The number of U.S. adults battling sleeplessness is on the rise according to a new long-term survey and analysis of nearly 400,000 participants, which found that one-third slept less than six hours a night.
The study, undertaken by lead author Connor Sheehan of Arizona State University in Tempe and his team, collected and examined data between the years of 2004 and 2017.
In total, 398,382 participants from ages 18-84 were included, filling out a survey asking exactly how much they slept in a 24-hour period.
The research was published in the journal Sleep, and found that Hispanics and non-Hispanic blacks were most likely to report sleep times of six hours or less, considered to be “short sleep” by the survey. By 2017, the last year of the survey, 42 percent of black participants and 33 percent of Hispanic participants were sleeping six or fewer hours.
The trend toward increasing numbers began in 2013, the team reported, with researchers hypothesizing that the social inequality gap could be widening as a result.
“I’m really interested in how sleep is kind of a mechanism that links inequality in the social environment to health outcomes,” Sheehan, an assistant professor at the School of Social and Family Dynamics, said according to a press release from ASU. “It’s a way social inequality leads to people living shorter or healthier, longer lives.”
According to the survey, short sleep was defined as six hours of less, adequate sleep was defined as seven to eight hours, and long sleep as nine or more hours.
The number of sleep-deprived people began rising after 2012, as “short” sleepers rose from 28-29 percent that year to 33 percent in 2017, which also saw the proportion of people reporting even “adequate” sleep fall to 60 percent.
Long sleepers also dropped to 7 percent from 8.5 percent in 2012.
In total, a 15 percent increase from 2013 to 2017 in people across the U.S. getting too little sleep was recorded.
“At 9 million people, that’s the population of New York City reporting short sleep,” Sheehan said to Reuters. “It’s a nontrivial number and a canary in the coal mine for our future health outcomes.”

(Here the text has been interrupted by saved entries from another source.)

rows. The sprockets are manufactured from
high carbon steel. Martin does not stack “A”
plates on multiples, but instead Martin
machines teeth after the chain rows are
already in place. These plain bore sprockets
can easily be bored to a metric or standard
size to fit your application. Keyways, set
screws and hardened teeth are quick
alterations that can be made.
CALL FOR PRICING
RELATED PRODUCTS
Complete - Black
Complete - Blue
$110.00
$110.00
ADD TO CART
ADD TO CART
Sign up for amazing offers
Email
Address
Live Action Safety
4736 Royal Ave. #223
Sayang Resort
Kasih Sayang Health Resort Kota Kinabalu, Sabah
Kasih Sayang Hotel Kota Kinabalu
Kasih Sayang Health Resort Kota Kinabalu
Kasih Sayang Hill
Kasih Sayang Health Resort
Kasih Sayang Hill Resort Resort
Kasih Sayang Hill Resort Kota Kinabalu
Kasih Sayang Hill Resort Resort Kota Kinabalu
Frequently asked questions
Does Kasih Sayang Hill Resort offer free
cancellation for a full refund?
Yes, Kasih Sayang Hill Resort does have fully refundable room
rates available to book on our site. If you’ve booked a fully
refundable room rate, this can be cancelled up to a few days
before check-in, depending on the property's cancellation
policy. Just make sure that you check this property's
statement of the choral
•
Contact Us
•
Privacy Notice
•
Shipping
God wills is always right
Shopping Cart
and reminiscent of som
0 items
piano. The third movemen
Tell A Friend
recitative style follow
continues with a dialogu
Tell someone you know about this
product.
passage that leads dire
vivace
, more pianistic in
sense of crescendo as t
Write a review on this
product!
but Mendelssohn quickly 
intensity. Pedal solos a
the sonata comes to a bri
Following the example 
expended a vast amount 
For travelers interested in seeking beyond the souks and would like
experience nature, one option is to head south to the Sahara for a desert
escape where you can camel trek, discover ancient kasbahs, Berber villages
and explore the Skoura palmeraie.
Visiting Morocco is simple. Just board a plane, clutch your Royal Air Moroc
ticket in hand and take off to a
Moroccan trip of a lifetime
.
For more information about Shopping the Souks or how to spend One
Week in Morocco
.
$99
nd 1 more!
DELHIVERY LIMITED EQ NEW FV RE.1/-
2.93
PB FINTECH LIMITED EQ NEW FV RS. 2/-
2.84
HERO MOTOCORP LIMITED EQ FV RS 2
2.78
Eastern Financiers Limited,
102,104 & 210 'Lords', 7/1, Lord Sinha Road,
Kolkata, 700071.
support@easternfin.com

Cutting caffeine out early, avoiding phones and TV exposure at night, and avoiding eating or work in bed were listed as the three biggest tips for getting better quality sleep according to the university’s website.
“Sleep in a dark room and try to not use your phone or watch TV right before bed,” Sheehan said.
“Don’t eat too much right before bed and stop drinking caffeine early in the day. Keep your room at a comfortable temperature. You shouldn’t be doing many other things aside from sleeping in bed. You shouldn’t be working or eating in bed, for example, because it’s best if your brain only associates your bed as a place to sleep.